**Texto fuente**
----

El problema fue que, ante lo previsible del deceso, el ayuntamiento había organizado desde semanas antes una suerte de despedida anticipada que comportó el desfile de unas 10.000 personas por el hogar de Copito, sobre todo niños, y aquel proceso solo podía terminar, como era previsible y finalmente sucedió, en un desaconsejable paroxismo político.

A Copito se le trató en sus años mozos como un barcelonés más. Vivió en casa de Ramon Luera, un veterinario muy reputado en su momento, el doctor que por primera vez en España le sacó una muela a un gorila, toda una hazaña, porque los dentistas de fieras salvajes escasean, pero por lo que siempre se le recuerda es porque hasta se llevó a aquella cría albina de vacaciones a Mallorca. Deshumanizar a Copito y convencerle de que en realidad era un gorila fue una tarea que el Zoo de Barcelona solo consiguió tras años de esfuerzos, así que lo extraño fue que, llegada la hora de su muerte, se desandara aquel camino recorrido y desde los despachos municipales se propusiera para aquel animal un adiós con plañideras.

----

**Datos recopilados**
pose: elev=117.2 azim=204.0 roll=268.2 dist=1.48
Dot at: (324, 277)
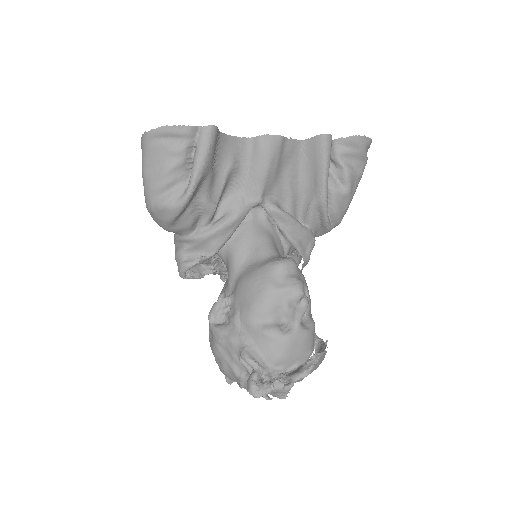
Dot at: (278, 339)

----

Prosigue el texto sobre la muerte de Copito a partir de su última oración.

A los empleados del zoológico se les ordenó un mutismo absoluto sobre la eutanasia y, es más, como si fueran culpables de algo, se les ordenó salir por la puerta de atrás del parque, no fuera que alguien con micro les sonsacara unas declaraciones.

Propuestas exóticas las hubo. Testigos presenciales de lo que ocurrió en los despachos municipales aseguran que un concejal hasta propuso retornar sus restos a Guinea para darles sepultura, lo que sin duda habría dejado atónitos a los nativos y habría proporcionado, todo hay que reconocerlo, oro con el que engarzar auténticas joyas de la crónica periodística. Lo dicho, berlanguiano.

Se optó por una solución desde luego más económica. Se anunció como la más respetuosa de las opciones posibles la incineración de aquel personaje insólito para que, después, sus cenizas sirvieran de abono de un árbol que crecería frondoso en el Zoo de Barcelona y bajo cuya sombra se podría recordar siempre todo cuanto Copito hizo por la ciudad, que no era poco, como convertirla en un centro de referencia en el conocimiento de la cría de grandes simios.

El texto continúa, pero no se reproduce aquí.